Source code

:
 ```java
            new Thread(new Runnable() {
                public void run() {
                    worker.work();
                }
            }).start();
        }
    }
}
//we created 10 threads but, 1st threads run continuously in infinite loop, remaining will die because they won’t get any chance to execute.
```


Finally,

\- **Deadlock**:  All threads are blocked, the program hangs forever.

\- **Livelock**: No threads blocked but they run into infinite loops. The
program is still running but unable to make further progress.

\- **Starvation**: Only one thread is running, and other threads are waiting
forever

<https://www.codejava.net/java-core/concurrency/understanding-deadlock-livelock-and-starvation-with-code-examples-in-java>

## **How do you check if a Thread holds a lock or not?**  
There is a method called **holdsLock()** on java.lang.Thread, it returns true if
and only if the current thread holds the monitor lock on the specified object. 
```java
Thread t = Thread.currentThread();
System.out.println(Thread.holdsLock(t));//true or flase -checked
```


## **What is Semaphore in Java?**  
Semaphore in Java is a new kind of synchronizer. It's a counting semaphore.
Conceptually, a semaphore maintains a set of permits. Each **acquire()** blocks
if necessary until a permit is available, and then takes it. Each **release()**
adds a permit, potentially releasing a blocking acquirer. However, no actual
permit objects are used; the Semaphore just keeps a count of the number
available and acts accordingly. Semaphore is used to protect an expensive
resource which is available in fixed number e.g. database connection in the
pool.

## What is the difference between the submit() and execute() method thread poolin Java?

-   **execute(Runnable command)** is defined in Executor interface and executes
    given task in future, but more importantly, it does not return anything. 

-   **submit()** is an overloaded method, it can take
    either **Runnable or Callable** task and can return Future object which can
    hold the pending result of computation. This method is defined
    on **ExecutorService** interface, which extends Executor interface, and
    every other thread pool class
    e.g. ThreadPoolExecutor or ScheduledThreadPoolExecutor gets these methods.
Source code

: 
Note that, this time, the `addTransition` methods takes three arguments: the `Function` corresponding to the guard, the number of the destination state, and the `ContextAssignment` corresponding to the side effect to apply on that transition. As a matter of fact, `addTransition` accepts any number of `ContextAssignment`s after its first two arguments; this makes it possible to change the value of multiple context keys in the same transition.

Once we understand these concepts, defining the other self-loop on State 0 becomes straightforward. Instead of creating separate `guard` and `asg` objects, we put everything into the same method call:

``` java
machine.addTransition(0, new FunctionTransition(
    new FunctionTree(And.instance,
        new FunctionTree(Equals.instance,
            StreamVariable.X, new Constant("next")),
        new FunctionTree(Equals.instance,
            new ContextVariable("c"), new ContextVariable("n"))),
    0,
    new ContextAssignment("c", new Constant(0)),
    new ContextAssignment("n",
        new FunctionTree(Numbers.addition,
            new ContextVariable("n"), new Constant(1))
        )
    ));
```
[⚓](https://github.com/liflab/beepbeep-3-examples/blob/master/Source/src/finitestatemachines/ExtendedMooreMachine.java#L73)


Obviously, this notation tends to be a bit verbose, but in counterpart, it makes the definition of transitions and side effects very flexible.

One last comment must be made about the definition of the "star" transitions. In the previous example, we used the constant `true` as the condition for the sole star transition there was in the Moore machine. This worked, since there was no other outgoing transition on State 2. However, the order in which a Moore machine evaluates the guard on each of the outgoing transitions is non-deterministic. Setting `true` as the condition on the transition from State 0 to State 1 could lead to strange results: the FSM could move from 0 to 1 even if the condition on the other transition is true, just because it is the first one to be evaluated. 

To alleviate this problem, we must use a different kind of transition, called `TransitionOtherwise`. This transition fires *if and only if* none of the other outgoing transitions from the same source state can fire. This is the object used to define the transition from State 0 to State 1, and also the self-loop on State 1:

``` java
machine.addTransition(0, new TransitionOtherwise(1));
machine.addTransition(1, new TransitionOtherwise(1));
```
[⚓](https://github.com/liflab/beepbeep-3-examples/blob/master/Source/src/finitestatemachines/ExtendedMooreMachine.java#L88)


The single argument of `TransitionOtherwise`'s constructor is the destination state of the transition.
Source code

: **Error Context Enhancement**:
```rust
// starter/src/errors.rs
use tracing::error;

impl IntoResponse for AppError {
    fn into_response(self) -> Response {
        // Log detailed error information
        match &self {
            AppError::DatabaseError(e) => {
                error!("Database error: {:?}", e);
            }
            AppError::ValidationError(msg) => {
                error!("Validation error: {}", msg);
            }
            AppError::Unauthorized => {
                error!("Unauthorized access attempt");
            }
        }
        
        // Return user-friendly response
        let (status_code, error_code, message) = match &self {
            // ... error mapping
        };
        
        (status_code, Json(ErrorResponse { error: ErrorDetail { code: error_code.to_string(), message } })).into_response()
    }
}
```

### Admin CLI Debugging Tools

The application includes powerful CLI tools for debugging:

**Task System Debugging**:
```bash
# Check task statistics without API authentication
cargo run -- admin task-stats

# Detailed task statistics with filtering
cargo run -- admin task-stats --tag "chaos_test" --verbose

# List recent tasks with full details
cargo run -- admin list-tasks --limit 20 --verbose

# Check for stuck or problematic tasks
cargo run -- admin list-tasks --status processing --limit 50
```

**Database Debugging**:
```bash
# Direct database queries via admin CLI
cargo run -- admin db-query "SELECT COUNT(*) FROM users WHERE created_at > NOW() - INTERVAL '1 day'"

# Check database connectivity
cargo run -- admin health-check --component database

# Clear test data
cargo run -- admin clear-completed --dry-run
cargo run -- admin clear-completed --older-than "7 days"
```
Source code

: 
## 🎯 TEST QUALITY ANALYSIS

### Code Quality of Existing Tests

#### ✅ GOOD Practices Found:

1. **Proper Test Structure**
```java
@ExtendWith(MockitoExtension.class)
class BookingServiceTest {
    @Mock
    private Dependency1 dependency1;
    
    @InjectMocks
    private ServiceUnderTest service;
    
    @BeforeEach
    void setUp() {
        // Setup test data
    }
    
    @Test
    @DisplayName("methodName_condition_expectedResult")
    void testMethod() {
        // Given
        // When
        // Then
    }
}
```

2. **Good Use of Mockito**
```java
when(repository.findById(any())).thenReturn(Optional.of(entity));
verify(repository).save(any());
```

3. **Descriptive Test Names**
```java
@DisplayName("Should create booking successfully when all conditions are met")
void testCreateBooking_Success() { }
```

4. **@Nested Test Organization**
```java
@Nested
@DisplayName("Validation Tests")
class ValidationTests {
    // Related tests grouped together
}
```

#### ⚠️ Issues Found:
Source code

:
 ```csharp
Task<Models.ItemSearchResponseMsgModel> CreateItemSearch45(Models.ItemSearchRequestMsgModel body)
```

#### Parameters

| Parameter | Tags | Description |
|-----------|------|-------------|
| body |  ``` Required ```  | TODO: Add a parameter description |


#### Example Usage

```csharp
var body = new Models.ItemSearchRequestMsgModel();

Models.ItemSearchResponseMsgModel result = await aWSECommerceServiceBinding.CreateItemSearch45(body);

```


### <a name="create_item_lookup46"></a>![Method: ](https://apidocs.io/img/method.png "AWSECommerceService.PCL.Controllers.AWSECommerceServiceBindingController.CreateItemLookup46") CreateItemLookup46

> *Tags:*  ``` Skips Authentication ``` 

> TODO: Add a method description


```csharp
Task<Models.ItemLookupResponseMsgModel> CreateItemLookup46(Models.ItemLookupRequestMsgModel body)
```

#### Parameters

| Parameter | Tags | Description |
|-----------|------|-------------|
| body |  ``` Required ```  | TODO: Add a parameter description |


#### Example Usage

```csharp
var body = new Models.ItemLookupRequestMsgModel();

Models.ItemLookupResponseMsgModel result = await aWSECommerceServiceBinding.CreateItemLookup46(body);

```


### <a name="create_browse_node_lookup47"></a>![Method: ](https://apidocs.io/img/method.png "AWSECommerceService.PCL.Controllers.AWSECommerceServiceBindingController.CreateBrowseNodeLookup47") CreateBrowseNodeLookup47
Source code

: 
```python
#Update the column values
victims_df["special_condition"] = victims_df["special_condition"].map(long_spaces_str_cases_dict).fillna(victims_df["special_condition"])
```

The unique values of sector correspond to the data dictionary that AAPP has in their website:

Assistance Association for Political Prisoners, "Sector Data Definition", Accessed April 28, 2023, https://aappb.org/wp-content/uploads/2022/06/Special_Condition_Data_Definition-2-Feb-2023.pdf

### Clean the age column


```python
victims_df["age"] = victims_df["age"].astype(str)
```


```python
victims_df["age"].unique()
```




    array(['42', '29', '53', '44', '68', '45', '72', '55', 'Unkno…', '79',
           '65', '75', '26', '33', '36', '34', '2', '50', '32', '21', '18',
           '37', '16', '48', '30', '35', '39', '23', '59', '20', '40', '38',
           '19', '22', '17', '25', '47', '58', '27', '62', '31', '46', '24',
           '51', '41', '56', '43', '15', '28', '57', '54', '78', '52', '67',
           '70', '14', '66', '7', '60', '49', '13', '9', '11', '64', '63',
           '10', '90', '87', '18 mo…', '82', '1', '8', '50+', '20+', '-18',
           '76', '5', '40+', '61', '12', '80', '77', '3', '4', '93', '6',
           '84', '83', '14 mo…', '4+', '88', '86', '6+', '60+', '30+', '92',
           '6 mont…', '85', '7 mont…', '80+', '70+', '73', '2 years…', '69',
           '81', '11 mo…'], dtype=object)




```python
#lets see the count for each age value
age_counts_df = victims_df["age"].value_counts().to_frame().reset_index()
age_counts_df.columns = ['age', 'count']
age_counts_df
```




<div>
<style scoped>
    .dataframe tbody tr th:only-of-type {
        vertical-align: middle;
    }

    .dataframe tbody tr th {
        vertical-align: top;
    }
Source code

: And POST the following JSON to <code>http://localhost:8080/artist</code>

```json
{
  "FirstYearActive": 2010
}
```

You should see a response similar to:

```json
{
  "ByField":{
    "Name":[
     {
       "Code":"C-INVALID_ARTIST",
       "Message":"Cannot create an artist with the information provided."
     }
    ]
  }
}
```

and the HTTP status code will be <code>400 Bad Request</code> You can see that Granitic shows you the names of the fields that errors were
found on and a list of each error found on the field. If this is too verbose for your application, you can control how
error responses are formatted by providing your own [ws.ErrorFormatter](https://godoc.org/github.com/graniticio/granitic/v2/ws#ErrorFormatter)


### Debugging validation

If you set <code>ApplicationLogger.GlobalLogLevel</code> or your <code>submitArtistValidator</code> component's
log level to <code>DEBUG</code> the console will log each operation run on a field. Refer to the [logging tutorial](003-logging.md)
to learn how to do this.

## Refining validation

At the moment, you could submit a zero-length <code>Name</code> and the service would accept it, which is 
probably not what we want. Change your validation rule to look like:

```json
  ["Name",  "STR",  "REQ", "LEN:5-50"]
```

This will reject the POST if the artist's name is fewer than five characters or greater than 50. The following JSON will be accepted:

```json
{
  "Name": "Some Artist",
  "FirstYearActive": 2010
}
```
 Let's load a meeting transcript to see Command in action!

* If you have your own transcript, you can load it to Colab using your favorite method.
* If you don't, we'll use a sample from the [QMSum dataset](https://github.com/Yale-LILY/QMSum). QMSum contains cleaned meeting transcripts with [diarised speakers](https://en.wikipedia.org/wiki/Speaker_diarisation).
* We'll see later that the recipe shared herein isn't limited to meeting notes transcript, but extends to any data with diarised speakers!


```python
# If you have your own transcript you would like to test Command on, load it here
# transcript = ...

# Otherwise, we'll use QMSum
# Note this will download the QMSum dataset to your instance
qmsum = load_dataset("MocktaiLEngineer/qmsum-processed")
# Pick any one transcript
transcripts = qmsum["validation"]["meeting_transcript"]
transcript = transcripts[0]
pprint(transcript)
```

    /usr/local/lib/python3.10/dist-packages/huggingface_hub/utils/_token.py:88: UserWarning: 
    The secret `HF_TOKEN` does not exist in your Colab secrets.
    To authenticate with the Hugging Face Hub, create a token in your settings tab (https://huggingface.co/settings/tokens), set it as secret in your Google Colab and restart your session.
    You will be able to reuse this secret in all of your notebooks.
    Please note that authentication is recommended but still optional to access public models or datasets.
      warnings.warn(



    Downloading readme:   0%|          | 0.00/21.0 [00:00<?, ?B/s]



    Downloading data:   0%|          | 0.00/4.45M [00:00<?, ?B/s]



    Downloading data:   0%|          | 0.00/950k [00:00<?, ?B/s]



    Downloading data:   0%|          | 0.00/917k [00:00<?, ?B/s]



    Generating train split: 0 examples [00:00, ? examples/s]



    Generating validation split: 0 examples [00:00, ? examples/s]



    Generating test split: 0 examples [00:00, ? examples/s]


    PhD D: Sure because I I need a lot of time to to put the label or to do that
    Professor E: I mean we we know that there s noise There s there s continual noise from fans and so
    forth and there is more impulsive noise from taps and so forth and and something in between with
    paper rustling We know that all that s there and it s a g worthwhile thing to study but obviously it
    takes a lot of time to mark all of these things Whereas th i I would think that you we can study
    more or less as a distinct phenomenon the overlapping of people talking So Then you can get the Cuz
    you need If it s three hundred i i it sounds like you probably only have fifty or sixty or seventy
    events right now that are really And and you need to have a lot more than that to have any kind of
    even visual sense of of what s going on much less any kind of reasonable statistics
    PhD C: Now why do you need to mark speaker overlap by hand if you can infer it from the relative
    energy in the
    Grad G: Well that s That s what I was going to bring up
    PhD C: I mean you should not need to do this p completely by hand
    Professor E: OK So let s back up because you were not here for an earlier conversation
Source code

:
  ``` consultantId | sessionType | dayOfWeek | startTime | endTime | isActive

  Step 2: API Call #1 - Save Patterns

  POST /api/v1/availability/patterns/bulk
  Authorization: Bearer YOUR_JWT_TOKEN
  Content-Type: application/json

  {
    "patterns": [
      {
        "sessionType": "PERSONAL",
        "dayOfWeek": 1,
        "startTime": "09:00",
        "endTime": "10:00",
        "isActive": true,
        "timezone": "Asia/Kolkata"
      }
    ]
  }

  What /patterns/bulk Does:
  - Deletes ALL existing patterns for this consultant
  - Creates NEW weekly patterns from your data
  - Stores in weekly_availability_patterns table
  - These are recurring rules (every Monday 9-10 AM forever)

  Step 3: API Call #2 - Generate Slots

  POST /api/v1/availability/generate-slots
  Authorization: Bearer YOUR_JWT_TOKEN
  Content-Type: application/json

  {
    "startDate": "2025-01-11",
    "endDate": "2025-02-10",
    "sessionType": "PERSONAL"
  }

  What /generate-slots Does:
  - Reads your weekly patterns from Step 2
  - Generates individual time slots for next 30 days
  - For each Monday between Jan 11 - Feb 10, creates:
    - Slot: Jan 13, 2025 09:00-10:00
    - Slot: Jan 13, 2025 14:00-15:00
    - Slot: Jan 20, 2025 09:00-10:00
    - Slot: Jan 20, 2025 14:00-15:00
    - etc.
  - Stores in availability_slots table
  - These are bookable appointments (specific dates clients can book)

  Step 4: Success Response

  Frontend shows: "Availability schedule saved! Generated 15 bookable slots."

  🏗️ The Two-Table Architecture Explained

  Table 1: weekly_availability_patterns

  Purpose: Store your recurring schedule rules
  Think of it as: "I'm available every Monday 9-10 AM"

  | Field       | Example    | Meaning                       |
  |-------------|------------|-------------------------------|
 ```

▶ Problem: An exact copy of the lines above between the line holding "Generating validation split: 0" and the line holding "Professor E: I", inclusive, is the whole answer.

▶ Result for this task:
    Generating validation split: 0 examples [00:00, ? examples/s]



    Generating test split: 0 examples [00:00, ? examples/s]


    PhD D: Sure because I I need a lot of time to to put the label or to do that
    Professor E: I mean we we know that there s noise There s there s continual noise from fans and so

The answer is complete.